** TASK STATEMENT **
Each line with the string "water" is to be copied from the records below.
════════════════
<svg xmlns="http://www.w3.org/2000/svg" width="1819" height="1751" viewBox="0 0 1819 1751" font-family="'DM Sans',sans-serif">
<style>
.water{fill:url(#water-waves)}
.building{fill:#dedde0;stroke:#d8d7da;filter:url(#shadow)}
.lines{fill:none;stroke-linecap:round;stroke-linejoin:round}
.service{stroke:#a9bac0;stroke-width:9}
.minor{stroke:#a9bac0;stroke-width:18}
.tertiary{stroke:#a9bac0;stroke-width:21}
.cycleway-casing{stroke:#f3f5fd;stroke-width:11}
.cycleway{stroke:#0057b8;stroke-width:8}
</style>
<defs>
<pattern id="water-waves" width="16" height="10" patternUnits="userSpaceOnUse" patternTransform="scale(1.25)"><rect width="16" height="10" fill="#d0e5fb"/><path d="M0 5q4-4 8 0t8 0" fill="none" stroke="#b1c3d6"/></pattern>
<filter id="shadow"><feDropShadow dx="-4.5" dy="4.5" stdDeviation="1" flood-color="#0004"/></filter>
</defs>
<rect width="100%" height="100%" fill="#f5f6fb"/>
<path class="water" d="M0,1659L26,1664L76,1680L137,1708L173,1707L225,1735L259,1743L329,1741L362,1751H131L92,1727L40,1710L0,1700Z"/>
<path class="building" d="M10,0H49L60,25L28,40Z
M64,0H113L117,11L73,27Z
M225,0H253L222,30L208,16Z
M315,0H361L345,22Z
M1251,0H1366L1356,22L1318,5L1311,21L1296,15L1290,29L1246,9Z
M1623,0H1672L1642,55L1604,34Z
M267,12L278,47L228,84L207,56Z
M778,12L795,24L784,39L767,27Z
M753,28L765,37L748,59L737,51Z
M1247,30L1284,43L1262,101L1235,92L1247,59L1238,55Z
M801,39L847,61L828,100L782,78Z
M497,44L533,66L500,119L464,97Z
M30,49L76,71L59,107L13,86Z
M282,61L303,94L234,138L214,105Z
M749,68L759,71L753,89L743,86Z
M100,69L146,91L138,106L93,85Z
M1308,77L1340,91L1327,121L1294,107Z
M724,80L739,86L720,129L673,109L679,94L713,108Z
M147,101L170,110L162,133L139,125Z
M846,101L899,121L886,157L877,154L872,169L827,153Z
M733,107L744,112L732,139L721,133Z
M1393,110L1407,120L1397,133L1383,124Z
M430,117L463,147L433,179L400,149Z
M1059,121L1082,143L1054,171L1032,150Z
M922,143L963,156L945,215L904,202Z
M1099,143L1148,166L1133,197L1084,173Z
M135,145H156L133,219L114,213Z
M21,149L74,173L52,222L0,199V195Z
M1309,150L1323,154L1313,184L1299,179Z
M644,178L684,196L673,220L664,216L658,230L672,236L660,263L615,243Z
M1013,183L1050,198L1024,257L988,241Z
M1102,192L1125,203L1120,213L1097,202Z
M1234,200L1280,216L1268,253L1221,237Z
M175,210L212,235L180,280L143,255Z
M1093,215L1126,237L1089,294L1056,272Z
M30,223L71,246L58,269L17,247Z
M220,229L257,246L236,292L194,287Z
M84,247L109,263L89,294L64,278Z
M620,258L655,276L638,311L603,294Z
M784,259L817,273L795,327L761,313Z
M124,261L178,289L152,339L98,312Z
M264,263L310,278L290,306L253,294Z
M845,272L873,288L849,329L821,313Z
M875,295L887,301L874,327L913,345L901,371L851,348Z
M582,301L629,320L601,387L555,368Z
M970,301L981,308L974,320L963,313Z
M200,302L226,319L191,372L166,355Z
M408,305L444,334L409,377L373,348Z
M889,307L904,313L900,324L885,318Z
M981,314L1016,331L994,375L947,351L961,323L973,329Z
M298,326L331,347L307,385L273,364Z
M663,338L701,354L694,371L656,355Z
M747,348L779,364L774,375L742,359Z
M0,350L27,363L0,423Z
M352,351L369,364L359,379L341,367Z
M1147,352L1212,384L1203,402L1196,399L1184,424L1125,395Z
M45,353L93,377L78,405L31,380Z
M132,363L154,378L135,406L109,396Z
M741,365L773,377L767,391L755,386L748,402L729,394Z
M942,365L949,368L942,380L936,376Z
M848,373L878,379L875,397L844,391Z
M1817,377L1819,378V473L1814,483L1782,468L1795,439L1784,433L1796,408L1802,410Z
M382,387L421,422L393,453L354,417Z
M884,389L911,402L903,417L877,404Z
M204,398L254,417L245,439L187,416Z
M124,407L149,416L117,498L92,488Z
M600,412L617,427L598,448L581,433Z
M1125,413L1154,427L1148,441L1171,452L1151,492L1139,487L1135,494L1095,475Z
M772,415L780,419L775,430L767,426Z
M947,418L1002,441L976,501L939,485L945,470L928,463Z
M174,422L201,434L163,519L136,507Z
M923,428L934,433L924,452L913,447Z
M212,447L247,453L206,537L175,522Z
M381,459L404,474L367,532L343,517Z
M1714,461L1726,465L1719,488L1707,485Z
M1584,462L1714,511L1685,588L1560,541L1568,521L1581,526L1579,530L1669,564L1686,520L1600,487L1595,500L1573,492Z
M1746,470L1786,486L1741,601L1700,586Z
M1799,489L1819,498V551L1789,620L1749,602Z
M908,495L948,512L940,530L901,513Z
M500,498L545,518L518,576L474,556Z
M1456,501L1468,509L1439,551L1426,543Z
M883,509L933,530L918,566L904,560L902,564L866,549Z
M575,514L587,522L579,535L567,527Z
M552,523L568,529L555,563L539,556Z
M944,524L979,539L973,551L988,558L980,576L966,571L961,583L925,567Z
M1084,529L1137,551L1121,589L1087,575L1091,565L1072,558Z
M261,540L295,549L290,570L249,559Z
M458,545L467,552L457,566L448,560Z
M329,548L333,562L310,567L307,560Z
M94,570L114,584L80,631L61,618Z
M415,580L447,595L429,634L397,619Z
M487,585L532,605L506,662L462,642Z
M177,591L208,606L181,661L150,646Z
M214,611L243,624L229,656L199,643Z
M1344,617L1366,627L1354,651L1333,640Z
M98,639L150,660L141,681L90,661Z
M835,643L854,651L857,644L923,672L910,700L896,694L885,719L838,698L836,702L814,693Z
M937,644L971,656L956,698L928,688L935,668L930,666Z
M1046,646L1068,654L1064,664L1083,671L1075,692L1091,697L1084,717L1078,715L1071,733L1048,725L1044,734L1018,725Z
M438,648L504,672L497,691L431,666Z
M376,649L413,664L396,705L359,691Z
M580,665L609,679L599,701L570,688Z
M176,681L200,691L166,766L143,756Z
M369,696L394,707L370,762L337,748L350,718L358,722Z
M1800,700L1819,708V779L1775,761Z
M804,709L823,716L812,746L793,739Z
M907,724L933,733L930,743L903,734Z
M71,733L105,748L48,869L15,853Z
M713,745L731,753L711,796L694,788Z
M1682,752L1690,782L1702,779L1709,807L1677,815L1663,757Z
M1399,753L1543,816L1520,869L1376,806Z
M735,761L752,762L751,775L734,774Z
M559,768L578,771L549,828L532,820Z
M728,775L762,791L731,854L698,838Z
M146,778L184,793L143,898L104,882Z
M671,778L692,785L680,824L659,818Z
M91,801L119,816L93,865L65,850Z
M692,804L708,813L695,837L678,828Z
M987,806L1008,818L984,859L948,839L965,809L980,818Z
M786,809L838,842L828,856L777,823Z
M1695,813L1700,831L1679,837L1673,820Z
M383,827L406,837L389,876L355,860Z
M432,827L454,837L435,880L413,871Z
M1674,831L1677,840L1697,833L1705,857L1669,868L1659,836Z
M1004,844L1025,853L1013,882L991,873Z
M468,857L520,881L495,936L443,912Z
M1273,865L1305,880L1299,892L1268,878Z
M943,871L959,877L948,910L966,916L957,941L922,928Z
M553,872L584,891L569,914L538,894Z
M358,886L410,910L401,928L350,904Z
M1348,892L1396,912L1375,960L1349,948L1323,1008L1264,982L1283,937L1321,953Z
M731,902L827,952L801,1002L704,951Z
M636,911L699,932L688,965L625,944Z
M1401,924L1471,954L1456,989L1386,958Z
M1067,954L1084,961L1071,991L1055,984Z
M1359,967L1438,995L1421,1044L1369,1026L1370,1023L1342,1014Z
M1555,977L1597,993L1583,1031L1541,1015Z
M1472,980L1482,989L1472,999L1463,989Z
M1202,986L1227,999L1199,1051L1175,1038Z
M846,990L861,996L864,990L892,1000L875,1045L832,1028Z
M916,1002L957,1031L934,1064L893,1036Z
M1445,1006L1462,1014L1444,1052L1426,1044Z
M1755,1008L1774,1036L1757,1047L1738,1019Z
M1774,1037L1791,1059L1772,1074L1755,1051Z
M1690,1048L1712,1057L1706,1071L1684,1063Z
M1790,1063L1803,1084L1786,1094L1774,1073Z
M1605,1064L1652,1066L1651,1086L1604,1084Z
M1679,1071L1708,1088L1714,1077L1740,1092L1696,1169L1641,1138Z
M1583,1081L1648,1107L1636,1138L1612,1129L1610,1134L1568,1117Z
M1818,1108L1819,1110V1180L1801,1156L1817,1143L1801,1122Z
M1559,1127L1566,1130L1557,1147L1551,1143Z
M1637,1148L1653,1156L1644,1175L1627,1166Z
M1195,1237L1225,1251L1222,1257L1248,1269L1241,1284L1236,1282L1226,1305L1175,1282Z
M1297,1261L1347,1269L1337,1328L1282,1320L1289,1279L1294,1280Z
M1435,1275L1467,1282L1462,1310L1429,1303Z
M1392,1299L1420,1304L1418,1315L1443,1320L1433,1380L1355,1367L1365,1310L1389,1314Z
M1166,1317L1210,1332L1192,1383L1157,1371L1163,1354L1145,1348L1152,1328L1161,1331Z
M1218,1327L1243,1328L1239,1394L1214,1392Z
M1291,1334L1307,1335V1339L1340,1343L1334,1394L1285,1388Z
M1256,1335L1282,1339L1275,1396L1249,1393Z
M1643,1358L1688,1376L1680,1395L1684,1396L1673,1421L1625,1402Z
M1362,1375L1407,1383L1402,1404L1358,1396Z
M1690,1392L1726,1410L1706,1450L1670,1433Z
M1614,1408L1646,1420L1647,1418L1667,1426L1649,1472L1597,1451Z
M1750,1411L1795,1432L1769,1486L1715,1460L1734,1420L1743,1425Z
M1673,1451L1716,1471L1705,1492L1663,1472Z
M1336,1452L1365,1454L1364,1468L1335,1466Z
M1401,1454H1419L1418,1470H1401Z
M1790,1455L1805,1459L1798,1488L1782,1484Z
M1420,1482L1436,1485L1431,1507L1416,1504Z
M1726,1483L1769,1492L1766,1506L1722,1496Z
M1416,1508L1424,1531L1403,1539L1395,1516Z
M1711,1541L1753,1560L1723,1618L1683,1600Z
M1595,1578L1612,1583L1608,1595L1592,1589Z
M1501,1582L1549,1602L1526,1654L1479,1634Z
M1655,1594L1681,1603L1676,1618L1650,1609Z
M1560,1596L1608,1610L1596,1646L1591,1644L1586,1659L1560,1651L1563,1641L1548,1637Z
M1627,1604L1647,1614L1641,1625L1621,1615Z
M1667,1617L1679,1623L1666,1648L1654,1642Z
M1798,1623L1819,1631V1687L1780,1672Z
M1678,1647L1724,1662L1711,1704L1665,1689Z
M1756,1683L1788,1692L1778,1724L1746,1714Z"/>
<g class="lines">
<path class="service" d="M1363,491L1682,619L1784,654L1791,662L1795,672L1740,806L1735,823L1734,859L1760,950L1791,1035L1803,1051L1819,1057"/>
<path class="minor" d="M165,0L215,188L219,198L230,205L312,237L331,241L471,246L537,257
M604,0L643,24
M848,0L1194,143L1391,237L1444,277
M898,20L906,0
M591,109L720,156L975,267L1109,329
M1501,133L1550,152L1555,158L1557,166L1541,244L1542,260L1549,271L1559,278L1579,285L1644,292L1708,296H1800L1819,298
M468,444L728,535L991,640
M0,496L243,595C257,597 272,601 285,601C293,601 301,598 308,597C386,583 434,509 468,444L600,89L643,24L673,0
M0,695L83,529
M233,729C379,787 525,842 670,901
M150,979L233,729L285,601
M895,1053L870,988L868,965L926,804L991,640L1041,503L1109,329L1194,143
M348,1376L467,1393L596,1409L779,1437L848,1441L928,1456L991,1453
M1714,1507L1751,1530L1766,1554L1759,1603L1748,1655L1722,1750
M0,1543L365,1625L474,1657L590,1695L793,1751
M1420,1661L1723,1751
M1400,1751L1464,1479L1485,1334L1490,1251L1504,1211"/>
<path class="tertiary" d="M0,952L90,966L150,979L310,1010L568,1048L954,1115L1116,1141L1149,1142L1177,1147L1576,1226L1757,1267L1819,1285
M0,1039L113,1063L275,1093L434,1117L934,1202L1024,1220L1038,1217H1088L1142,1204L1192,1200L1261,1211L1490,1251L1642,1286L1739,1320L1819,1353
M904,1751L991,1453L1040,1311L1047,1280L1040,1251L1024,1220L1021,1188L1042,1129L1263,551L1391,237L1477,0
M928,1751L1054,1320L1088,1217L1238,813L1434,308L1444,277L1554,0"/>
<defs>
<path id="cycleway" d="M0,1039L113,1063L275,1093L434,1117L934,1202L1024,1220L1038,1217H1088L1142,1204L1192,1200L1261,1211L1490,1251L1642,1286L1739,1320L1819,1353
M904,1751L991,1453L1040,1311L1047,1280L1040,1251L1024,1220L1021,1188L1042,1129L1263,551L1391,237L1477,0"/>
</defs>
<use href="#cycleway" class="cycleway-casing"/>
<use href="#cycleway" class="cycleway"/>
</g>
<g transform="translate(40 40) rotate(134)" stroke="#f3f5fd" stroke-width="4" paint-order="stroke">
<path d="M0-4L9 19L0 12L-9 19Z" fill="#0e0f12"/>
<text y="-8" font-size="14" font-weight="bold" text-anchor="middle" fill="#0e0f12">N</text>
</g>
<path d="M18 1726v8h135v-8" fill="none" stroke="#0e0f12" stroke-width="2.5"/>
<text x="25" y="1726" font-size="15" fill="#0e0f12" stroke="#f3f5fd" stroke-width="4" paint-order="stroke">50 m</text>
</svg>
════════════════
** OUTPUT BELOW **
.water{fill:url(#water-waves)}
<pattern id="water-waves" width="16" height="10" patternUnits="userSpaceOnUse" patternTransform="scale(1.25)"><rect width="16" height="10" fill="#d0e5fb"/><path d="M0 5q4-4 8 0t8 0" fill="none" stroke="#b1c3d6"/></pattern>
<path class="water" d="M0,1659L26,1664L76,1680L137,1708L173,1707L225,1735L259,1743L329,1741L362,1751H131L92,1727L40,1710L0,1700Z"/>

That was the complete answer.